Roller Coaster, January 27, 2008 Letter
Dear Friends, Family and All Good People,
These last few weeks have been a roller coaster ride of emotions as one minute we are confident we have the NGO approval in hand and then are clear we don't. Those papers are essential for being able to continue our CPT work here. This past week it became clear to us that a security incident with the team last year had rolled the process up into a new arena. We would need to get involvement from US officials and from the higher levels of the Kurdish government.

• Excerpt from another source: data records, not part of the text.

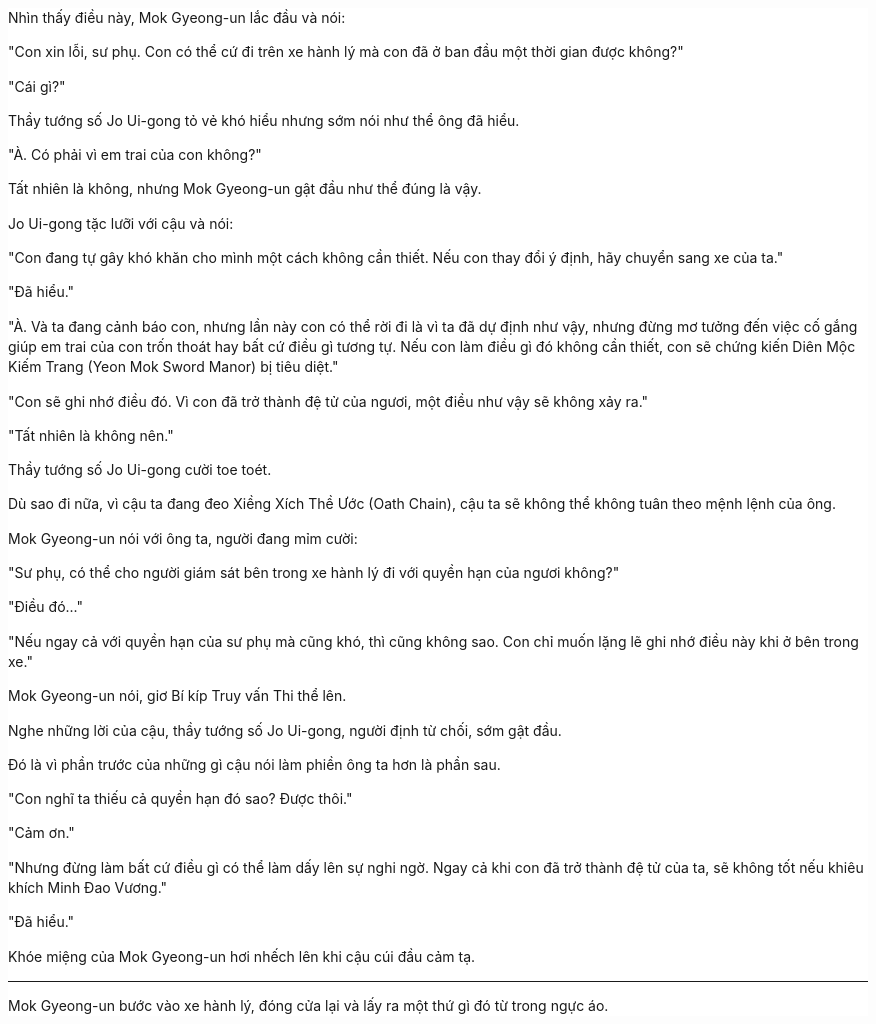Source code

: Nhìn thấy điều này, Mok Gyeong-un lắc đầu và nói:

"Con xin lỗi, sư phụ. Con có thể cứ đi trên xe hành lý mà con đã ở ban đầu một thời gian được không?"

"Cái gì?"

Thầy tướng số Jo Ui-gong tỏ vẻ khó hiểu nhưng sớm nói như thể ông đã hiểu.

"À. Có phải vì em trai của con không?"

Tất nhiên là không, nhưng Mok Gyeong-un gật đầu như thể đúng là vậy.

Jo Ui-gong tặc lưỡi với cậu và nói:

"Con đang tự gây khó khăn cho mình một cách không cần thiết. Nếu con thay đổi ý định, hãy chuyển sang xe của ta."

"Đã hiểu."

"À. Và ta đang cảnh báo con, nhưng lần này con có thể rời đi là vì ta đã dự định như vậy, nhưng đừng mơ tưởng đến việc cố gắng giúp em trai của con trốn thoát hay bất cứ điều gì tương tự. Nếu con làm điều gì đó không cần thiết, con sẽ chứng kiến Diên Mộc Kiếm Trang (Yeon Mok Sword Manor) bị tiêu diệt."

"Con sẽ ghi nhớ điều đó. Vì con đã trở thành đệ tử của ngươi, một điều như vậy sẽ không xảy ra."

"Tất nhiên là không nên."

Thầy tướng số Jo Ui-gong cười toe toét.

Dù sao đi nữa, vì cậu ta đang đeo Xiềng Xích Thề Ước (Oath Chain), cậu ta sẽ không thể không tuân theo mệnh lệnh của ông.

Mok Gyeong-un nói với ông ta, người đang mỉm cười:

"Sư phụ, có thể cho người giám sát bên trong xe hành lý đi với quyền hạn của ngươi không?"

"Điều đó..."

"Nếu ngay cả với quyền hạn của sư phụ mà cũng khó, thì cũng không sao. Con chỉ muốn lặng lẽ ghi nhớ điều này khi ở bên trong xe."

Mok Gyeong-un nói, giơ Bí kíp Truy vấn Thi thể lên.

Nghe những lời của cậu, thầy tướng số Jo Ui-gong, người định từ chối, sớm gật đầu.

Đó là vì phần trước của những gì cậu nói làm phiền ông ta hơn là phần sau.

"Con nghĩ ta thiếu cả quyền hạn đó sao? Được thôi."

"Cảm ơn."

"Nhưng đừng làm bất cứ điều gì có thể làm dấy lên sự nghi ngờ. Ngay cả khi con đã trở thành đệ tử của ta, sẽ không tốt nếu khiêu khích Minh Đao Vương."

"Đã hiểu."

Khóe miệng của Mok Gyeong-un hơi nhếch lên khi cậu cúi đầu cảm tạ.

***

Mok Gyeong-un bước vào xe hành lý, đóng cửa lại và lấy ra một thứ gì đó từ trong ngực áo.
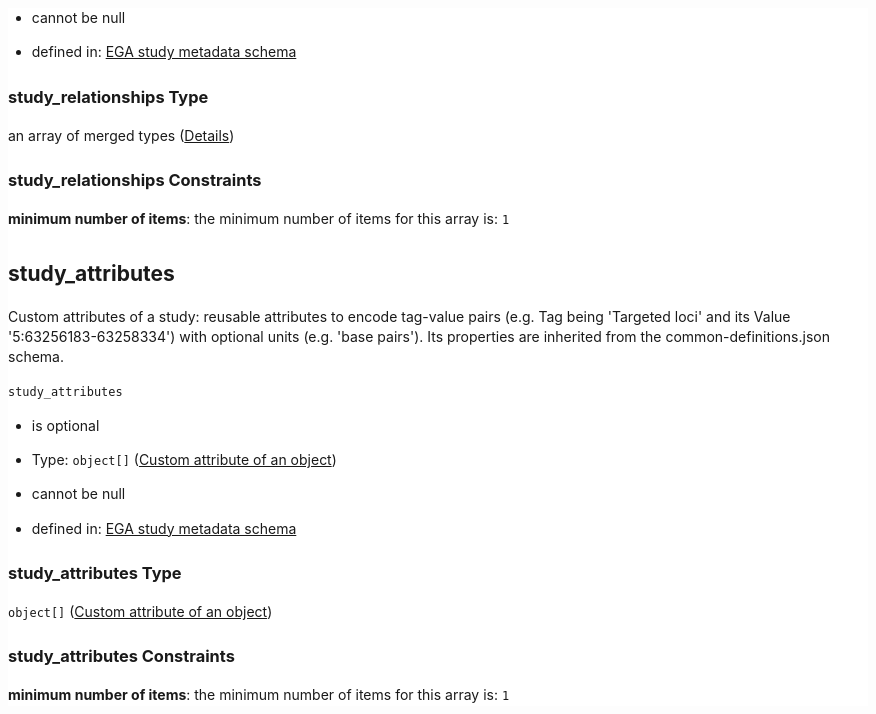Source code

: *   cannot be null

*   defined in: [EGA study metadata schema](ega-18-properties-study-relationships.md "https://github.com/EbiEga/ega-metadata-schema/tree/main/schemas/EGA.study.json#/properties/study_relationships")

### study\_relationships Type

an array of merged types ([Details](ega-18-properties-study-relationships-items.md))

### study\_relationships Constraints

**minimum number of items**: the minimum number of items for this array is: `1`

## study\_attributes

Custom attributes of a study: reusable attributes to encode tag-value pairs (e.g. Tag being 'Targeted loci' and its Value '5:63256183-63258334') with optional units (e.g. 'base pairs'). Its properties are inherited from the common-definitions.json schema.

`study_attributes`

*   is optional

*   Type: `object[]` ([Custom attribute of an object](ega-12-definitions-custom-attribute-of-an-object.md))

*   cannot be null

*   defined in: [EGA study metadata schema](ega-18-properties-study-custom-attributes.md "https://github.com/EbiEga/ega-metadata-schema/tree/main/schemas/EGA.study.json#/properties/study_attributes")

### study\_attributes Type

`object[]` ([Custom attribute of an object](ega-12-definitions-custom-attribute-of-an-object.md))

### study\_attributes Constraints

**minimum number of items**: the minimum number of items for this array is: `1`
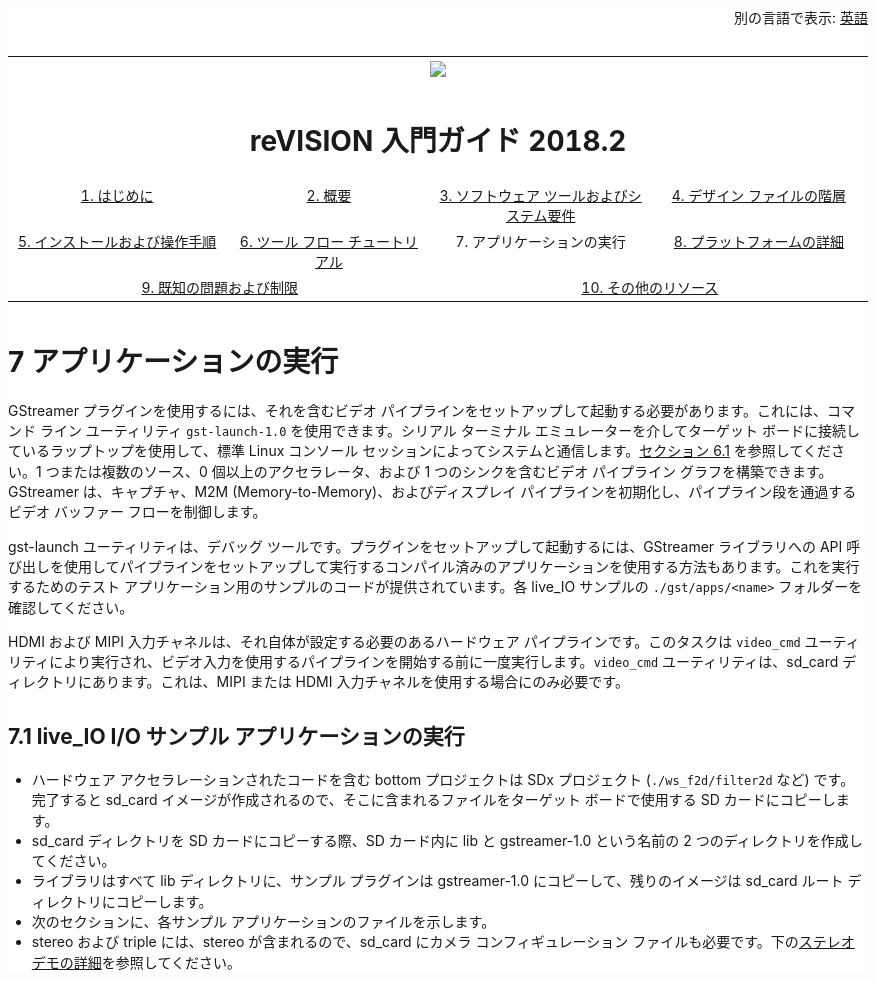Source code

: <p align="right">
            別の言語で表示: <a href="../master/run-application.md">英語</a>    <table style="width:100%"><table style="width:100%">
  <tr>

<th width="100%" colspan="6"><img src="https://www.xilinx.com/content/dam/xilinx/imgs/press/media-kits/corporate/xilinx-logo.png" width="30%"/><h1>reVISION 入門ガイド 2018.2</h1>
</th>

  </tr>
  <tr>
    <td width="17%" align="center"><a href="README.md">1. はじめに</a></td>
    <td width="16%" align="center"><a href="overview.md">2. 概要</a></td>
    <td width="17%" align="center"><a href="software-tools-system-requirements.md">3. ソフトウェア ツールおよびシステム要件</a></td>
    <td width="17%" align="center"><a href="design-file-hierarchy.md">4. デザイン ファイルの階層</a></td>
</tr>
<tr>
    <td width="17%" align="center"><a href="operating-instructions.md">5. インストールおよび操作手順</a></td>
    <td width="16%" align="center"><a href="tool-flow-tutorials.md">6. ツール フロー チュートリアル</a></td>
    <td width="17%" align="center">7. アプリケーションの実行</td>
    <td width="17%" align="center"><a href="platform-details.md">8. プラットフォームの詳細</a></td>    
  </tr>
<tr>
    <td width="17%" align="center" colspan="2"><a href="known-issues-limitations.md">9. 既知の問題および制限</a></td>
    <td width="16%" align="center" colspan="2"><a href="additional-references.md">10. その他のリソース</a></td>
</tr>
</table>

# 7 アプリケーションの実行

GStreamer プラグインを使用するには、それを含むビデオ パイプラインをセットアップして起動する必要があります。これには、コマンド ライン ユーティリティ `gst-launch-1.0` を使用できます。シリアル ターミナル エミュレーターを介してターゲット ボードに接続しているラップトップを使用して、標準 Linux コンソール セッションによってシステムと通信します。[セクション 6.1](tool-flow-tutorials.md#61-live_io-オプティカル-フロー-サンプル-アプリケーションのビルド) を参照してください。1 つまたは複数のソース、0 個以上のアクセラレータ、および 1 つのシンクを含むビデオ パイプライン グラフを構築できます。GStreamer は、キャプチャ、M2M (Memory-to-Memory)、およびディスプレイ パイプラインを初期化し、パイプライン段を通過するビデオ バッファー フローを制御します。

gst-launch ユーティリティは、デバッグ ツールです。プラグインをセットアップして起動するには、GStreamer ライブラリへの API 呼び出しを使用してパイプラインをセットアップして実行するコンパイル済みのアプリケーションを使用する方法もあります。これを実行するためのテスト アプリケーション用のサンプルのコードが提供されています。各 live_IO サンプルの `./gst/apps/<name>` フォルダーを確認してください。

HDMI および MIPI 入力チャネルは、それ自体が設定する必要のあるハードウェア パイプラインです。このタスクは `video_cmd` ユーティリティにより実行され、ビデオ入力を使用するパイプラインを開始する前に一度実行します。`video_cmd` ユーティリティは、sd_card ディレクトリにあります。これは、MIPI または HDMI 入力チャネルを使用する場合にのみ必要です。

## 7.1 live_IO I/O サンプル アプリケーションの実行

* ハードウェア アクセラレーションされたコードを含む bottom プロジェクトは SDx プロジェクト (`./ws_f2d/filter2d` など) です。完了すると sd_card イメージが作成されるので、そこに含まれるファイルをターゲット ボードで使用する SD カードにコピーします。
* sd_card ディレクトリを SD カードにコピーする際、SD カード内に lib と gstreamer-1.0 という名前の 2 つのディレクトリを作成してください。
* ライブラリはすべて lib ディレクトリに、サンプル プラグインは gstreamer-1.0 にコピーして、残りのイメージは sd_card ルート ディレクトリにコピーします。
* 次のセクションに、各サンプル アプリケーションのファイルを示します。
* stereo および triple には、stereo が含まれるので、sd_card にカメラ コンフィギュレーション ファイルも必要です。下の[ステレオ デモの詳細](#73-ステレオ-デモの詳細)を参照してください。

At the same time we were offered a one-month visa, after going for nearly two months without any, to assist us in obtaining the NGO papers. With that visa came a list of activities that would not be approved or allowed under the visa. It was clear to me that both the timing of the offer and the restrictions were unusual and must have been triggered by a decision at a higher level. I felt unable to compromise my CPT activities to that extent and am presently exploring whether I can negotiate some flexibility. I plan to be here in Suleimaniya two more weeks and maybe should have swallowed my principles.

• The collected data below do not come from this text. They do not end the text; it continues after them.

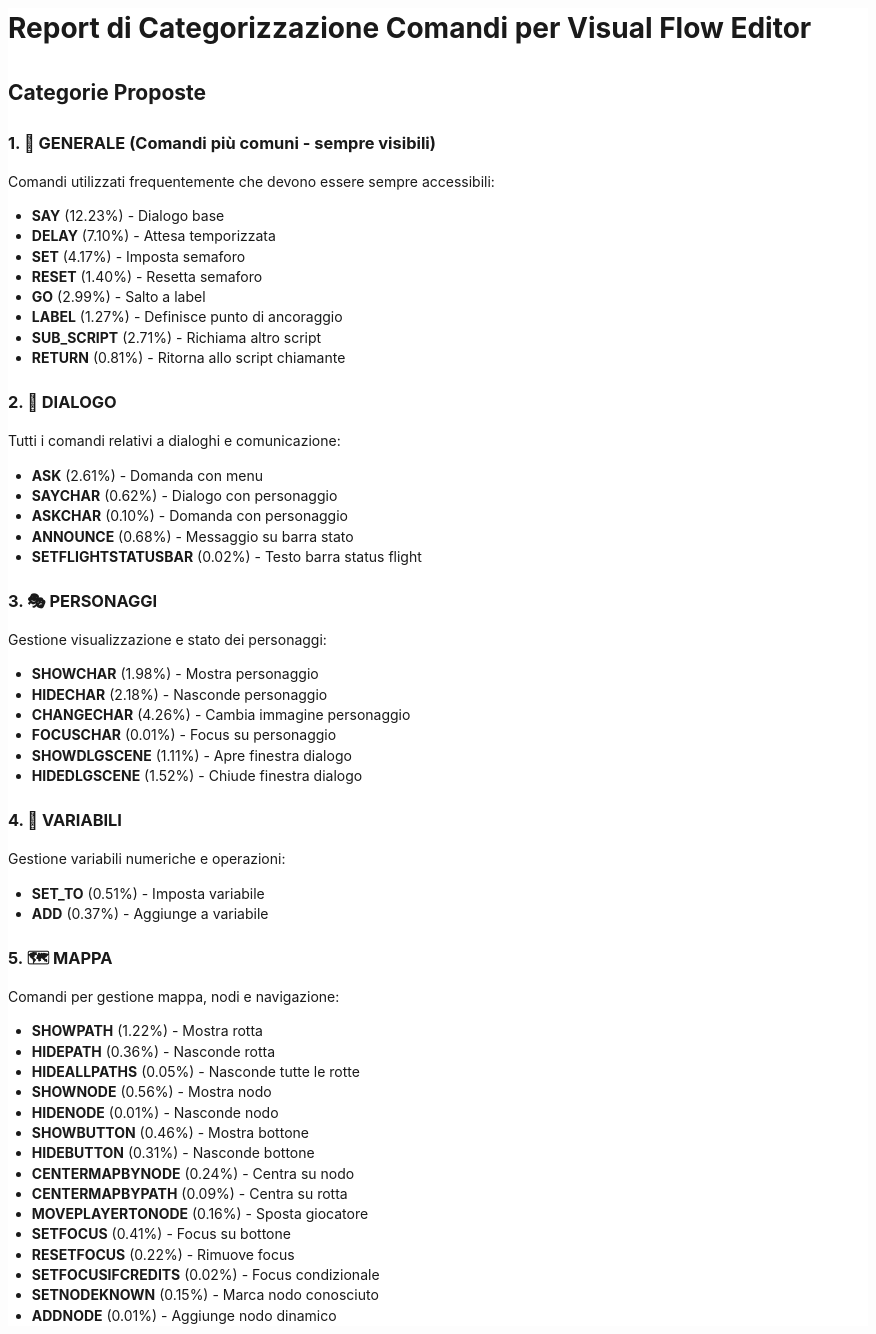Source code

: # Report di Categorizzazione Comandi per Visual Flow Editor

## Categorie Proposte

### 1. 🎯 **GENERALE** (Comandi più comuni - sempre visibili)
Comandi utilizzati frequentemente che devono essere sempre accessibili:

- **SAY** (12.23%) - Dialogo base
- **DELAY** (7.10%) - Attesa temporizzata  
- **SET** (4.17%) - Imposta semaforo
- **RESET** (1.40%) - Resetta semaforo
- **GO** (2.99%) - Salto a label
- **LABEL** (1.27%) - Definisce punto di ancoraggio
- **SUB_SCRIPT** (2.71%) - Richiama altro script
- **RETURN** (0.81%) - Ritorna allo script chiamante

### 2. 💬 **DIALOGO** 
Tutti i comandi relativi a dialoghi e comunicazione:

- **ASK** (2.61%) - Domanda con menu
- **SAYCHAR** (0.62%) - Dialogo con personaggio
- **ASKCHAR** (0.10%) - Domanda con personaggio
- **ANNOUNCE** (0.68%) - Messaggio su barra stato
- **SETFLIGHTSTATUSBAR** (0.02%) - Testo barra status flight

### 3. 🎭 **PERSONAGGI**
Gestione visualizzazione e stato dei personaggi:

- **SHOWCHAR** (1.98%) - Mostra personaggio
- **HIDECHAR** (2.18%) - Nasconde personaggio
- **CHANGECHAR** (4.26%) - Cambia immagine personaggio
- **FOCUSCHAR** (0.01%) - Focus su personaggio
- **SHOWDLGSCENE** (1.11%) - Apre finestra dialogo
- **HIDEDLGSCENE** (1.52%) - Chiude finestra dialogo

### 4. 🔢 **VARIABILI**
Gestione variabili numeriche e operazioni:

- **SET_TO** (0.51%) - Imposta variabile
- **ADD** (0.37%) - Aggiunge a variabile

### 5. 🗺️ **MAPPA**
Comandi per gestione mappa, nodi e navigazione:

- **SHOWPATH** (1.22%) - Mostra rotta
- **HIDEPATH** (0.36%) - Nasconde rotta
- **HIDEALLPATHS** (0.05%) - Nasconde tutte le rotte
- **SHOWNODE** (0.56%) - Mostra nodo
- **HIDENODE** (0.01%) - Nasconde nodo
- **SHOWBUTTON** (0.46%) - Mostra bottone
- **HIDEBUTTON** (0.31%) - Nasconde bottone
- **CENTERMAPBYNODE** (0.24%) - Centra su nodo
- **CENTERMAPBYPATH** (0.09%) - Centra su rotta
- **MOVEPLAYERTONODE** (0.16%) - Sposta giocatore
- **SETFOCUS** (0.41%) - Focus su bottone
- **RESETFOCUS** (0.22%) - Rimuove focus
- **SETFOCUSIFCREDITS** (0.02%) - Focus condizionale
- **SETNODEKNOWN** (0.15%) - Marca nodo conosciuto
- **ADDNODE** (0.01%) - Aggiunge nodo dinamico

At this point all work with the border villages after the US-supported bombing by Turkey is on hold until we discover where the unexplained glitch in the NGO process is located. That is unfortunate since we were very close to having support for the process of accompanying villagers back to their communities for their protection and to open a space for dialogue instead of violence between the actors in that horror.
The CPT open letter to US officials explaining our deep concerns about US logistical support of those cross border Turkish raids is printed in an earlier blog. We still encourage you to contact legislators with your concerns and write about those events in your local newspaper. Feel free to publish the letter as an opinion page piece.
Some of you may have read in the news about the huge explosion in Mosul when an abandoned apartment building holding explosives and weapons was detonated. Two different news releases reported that Kurdish Peshmerga or US military had earlier placed barrels of explosives in the building. Apparently they didn't know how many other explosives were in the building and take precautions to warn neighbors. One hundred homes within two kilometers were destroyed by the blast. Forty people died at last report and about 170 were injured. Please check the news you can find on this as well. It seems to have been the trigger to send huge numbers of Iraqi and US troops to Mosul for the "last important battle in Iraq against Al Qaeda."
As I near my time to leave Iraq, I am open to receiving invitations to speak about my experiences here as well as with other CPT projects in earlier years. You can email me: firstname.lastname@example.org or phone: 260-982-2971.
Let me close with a prayer I sent this week to Susan Mark Landis for an Iraq Concerns email prayer circle:
"Merciful God, may your reign come here on earth as in heaven," prays the displaced Muslim family that lost a mother in the US-supported Turkish bombing. "All Powerful God, we long for your reign here on earth as it is in heaven," the PKK Communist believer prays from her mountain cave, hiding from the Turkish attacks, purportedly against PKK terrorists. "Redeeming God, we long for your reign here on earth as in heaven," prays the Turkish fighter pilot as his crew targets the Kurdish sites supplied by US intelligence. "God of Justice, we pray for your reign here on earth as in heaven," prays the US Jewish officer from the surveillance base chapel before he heads home from work. "God of Mystery, we pray for your reign to come here on earth as in heaven," prays the CPT team as they consider a proposal to accompany displaced families back to their homes in the Kandil Mountains.
God, I don't envy your ears. I don't know how to anticipate how you might surprise all of us. I suspect I will have to change or be changed. Prepare us all for your life in the transformation you are already bringing into our midst. Amen.
Well, blessings of peace to each one of you!